Late 18th to 20th century
Within the Neoclassical period, no basic changes took place in chair forms, but legs became straight and dimensions lighter. Backs in the shape of classical vases replaced the fanciful outlines of the Rococo period. Around 1800, freely executed imitations of Greek and Roman chairs of the klismos type, with curved legs and backrest, appeared. French chairs of the Empire period, executed in dark mahogany and embellished with ornate bronze mounts, created a ponderous effect.

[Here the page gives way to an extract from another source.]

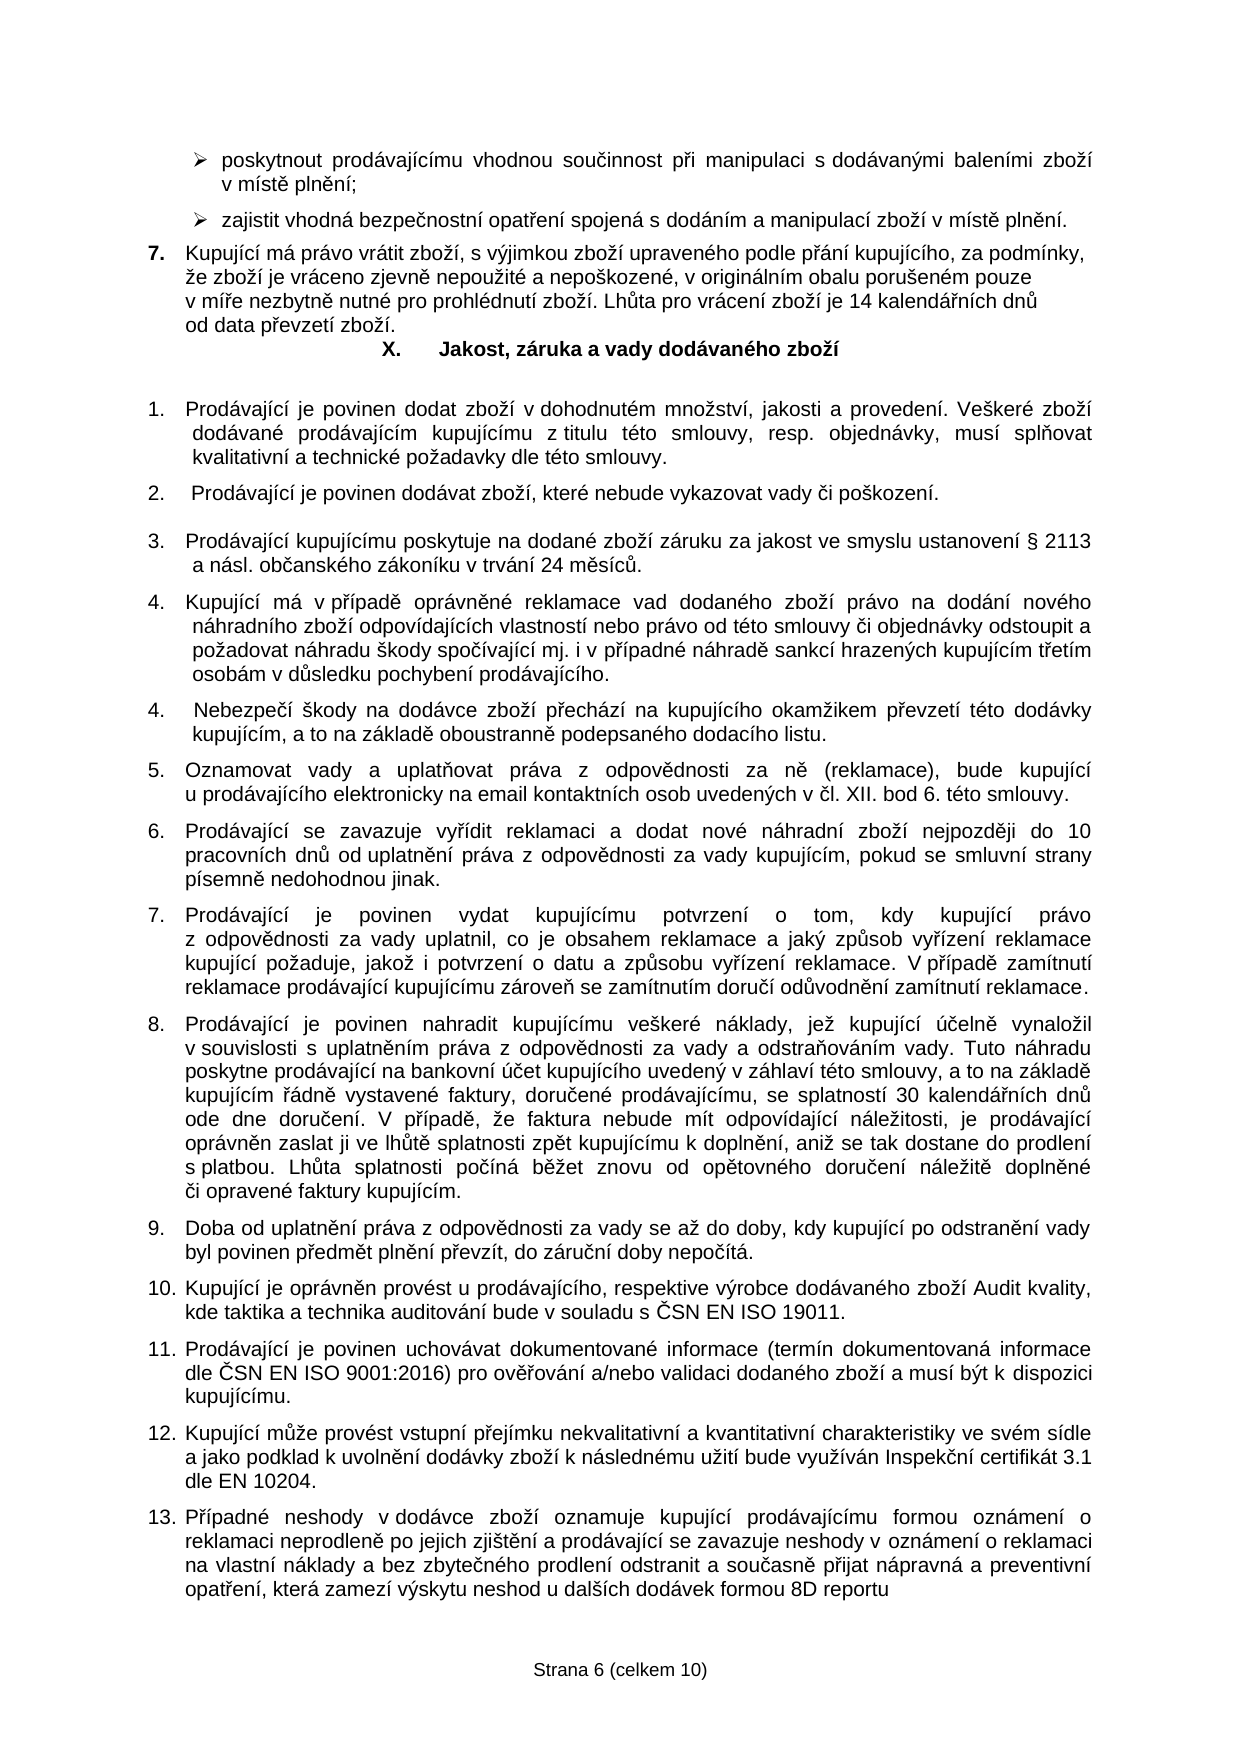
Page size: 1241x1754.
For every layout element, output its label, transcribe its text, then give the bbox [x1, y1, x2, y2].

In cheaper products of inferior workmanship, bourgeois chairs of the 19th century carried on the traditions of the 17th and 18th centuries. The only real innovations were the bentwood (wood that has been bent and shaped) chairs in beech that became popular all over the world and were still made in the 20th century. Around 1900 the continental Art Nouveau and Jugendstil styles (French and German styles characterized by organic foliate forms, sinuous lines, and non-geometric forms), and the Arts and Crafts movement in England (established by the English poet and decorator William Morris to reintroduce idealized standards of medieval craftsmanship), gave rise to original chair designs by Eugène Gaillard in France, Henry van de Velde in Belgium, Josef Hoffman in Austria, Antonio Gaudí in Spain, and Charles Rennie Mackintosh in Scotland. These new furniture styles did not exercise wide, let alone decisive, influence. The Art Nouveau chairs designed by the French architect Hector Guimard, for example, are collector’s pieces, but his name is known to a broader public only because of his fanciful entrances to the Paris Métro.
Modern
After World War I, the Bauhaus school in Germany became a creative centre for revolutionary thinking, resulting, for example, in tubular steel chairs designed by the architects Marcel Breuer, Ludwig Mies van der Rohe, and others. During World War II, the aircraft industry accelerated the development of laminated wood and molded plastic furniture. The dominant chair forms of this period go back to designs by Alvar Aalto, Bruno Mathsson, and Charles and Ray Eames. Rapid technical developments, in conjunction with an ever-increasing interest in human-factors engineering, or ergonomics, suggest that completely new chair forms will probably be evolved in the future.